Job DescriptionPlease Note:
- This is a 100% Onsite position and 5 days a week
- Selected candidate must be willing to work on-site in Woodlawn, MD
Key Required Skills:
- Machine Learning, ML model deployment, Python, CI/CD for ML (Jenkins, Sagemaker), Cloud Platforms (AWS) and related ML services, and data pipeline management.
Position Description:
- Ensure that ML models can be effectively developed, deployed, managed, and monitored in production environments.

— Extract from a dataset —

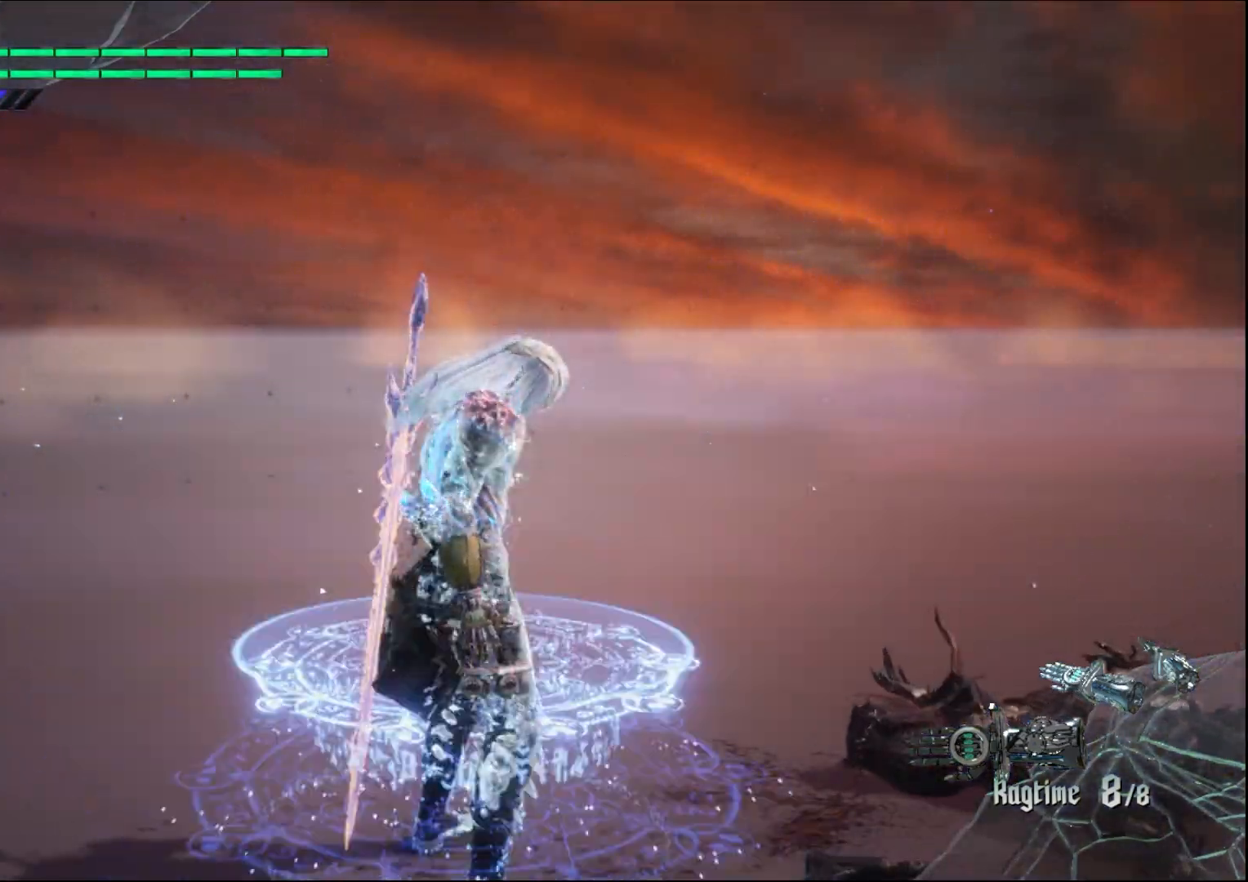
{"buttons": [], "left_stick": "down-right", "right_stick": "down-right", "events": [[400, "left_stick", "down-right"], [400, "right_stick", "down-right"]]}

- Productionize ML models – integrate trained ML models with Production systems
- Build and manage ML pipelines – design, build, and maintain automated pipelines including data ingestion, data preprocessing, model training, validation, and deployment utilizing CI/CD practices.
- Infrastructure management – set up and manage infrastructure for ML workloads utilizing cloud platforms and containerization technologies.
- Monitoring and alerting – implement monitoring systems to track performance of ML models in Production
- Automation – automate various tasks within the ML workflow to improve efficiency and reproducibility
- Performance optimization – identify ways to optimize the performance, efficiency, and scalability of ML models and their supporting infrastructure.
- All other duties as assigned or directed.
Requirements
Skills Requirements:
Basic Qualifications
- Bachelor's Degree and 12+ years' experience in Computer Science, Mathematics, Engineering or a related field.
- Masters or Doctorate degree may substitute for required experience
- Minimum 5 years of hands-on experience designing, developing, implementing and maintaining ML workflows and data pipelines
- Must be able to obtain and maintain a Public Trust.
Contract requirement.
Required Skills
- Strong foundation AI, ML and LLMs including understanding of concepts, algorithms, model training and frameworks (TensorFlow, PyTorch, scikit-learn).
- Strong programming skills, especially Python, and relevant libraries (scikit-Learn, TensorFlow, PyTorch, NumPy, Pandas).
- Strong understanding of MLOps principles and experience with MLOps platforms and tools (e.g., AWS Sagemaker, MLflow, Kubeflow, DataRobot).
- Experience with CI/CD tools (Jenkins required), and containerization (Docker) and orchestration (Kubernetes) for managing and scaling applications.
- Proficiency with cloud platforms (AWS preferred) including ML services, Infrastructure as Code (CloudFormation, Terraform), compute, storage (S3, EFS), and networking.
- Knowledge of data engineering fundamentals including understanding of data pipelines, data storage (PostgreSQL, MySQL, MongoDB), and data processing frameworks (Apache Spark).
- Strong communication, collaboration, problem-solving, analytical, and critical thinking skills.
Desired Skills
- Prior experience with federal or state government IT projects.
- Ability to design scalable, reliable, and efficient ML systems.
- Willingness to continuously learn new technologies and best practices.
- Familiarity with other programming languages such as Java and Scala.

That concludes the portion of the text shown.